Entries taken from a collection
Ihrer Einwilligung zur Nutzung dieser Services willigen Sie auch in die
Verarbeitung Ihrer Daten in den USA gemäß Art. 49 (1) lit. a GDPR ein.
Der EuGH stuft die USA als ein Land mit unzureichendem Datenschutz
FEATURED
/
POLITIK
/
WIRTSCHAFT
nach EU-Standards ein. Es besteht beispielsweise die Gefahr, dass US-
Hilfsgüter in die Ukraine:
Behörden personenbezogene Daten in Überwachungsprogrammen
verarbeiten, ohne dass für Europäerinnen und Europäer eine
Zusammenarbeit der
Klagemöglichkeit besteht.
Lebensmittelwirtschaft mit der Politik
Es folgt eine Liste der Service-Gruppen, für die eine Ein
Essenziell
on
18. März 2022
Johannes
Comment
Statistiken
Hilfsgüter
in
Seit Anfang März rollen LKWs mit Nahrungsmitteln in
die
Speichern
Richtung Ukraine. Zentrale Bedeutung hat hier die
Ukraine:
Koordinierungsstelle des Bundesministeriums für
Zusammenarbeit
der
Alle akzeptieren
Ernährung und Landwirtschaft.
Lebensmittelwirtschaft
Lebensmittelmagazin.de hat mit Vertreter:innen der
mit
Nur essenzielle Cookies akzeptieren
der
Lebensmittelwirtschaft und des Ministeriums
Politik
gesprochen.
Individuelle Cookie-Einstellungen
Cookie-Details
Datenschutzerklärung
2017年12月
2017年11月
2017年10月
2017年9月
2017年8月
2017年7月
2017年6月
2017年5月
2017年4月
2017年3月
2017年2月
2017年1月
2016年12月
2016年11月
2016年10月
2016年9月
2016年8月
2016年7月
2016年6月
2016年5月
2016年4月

JOB ITEM » Copy every line where the word "eine" is present in the entries above.

EXERCISE SOLUTION »
verarbeiten, ohne dass für Europäerinnen und Europäer eine
Es folgt eine Liste der Service-Gruppen, für die eine Ein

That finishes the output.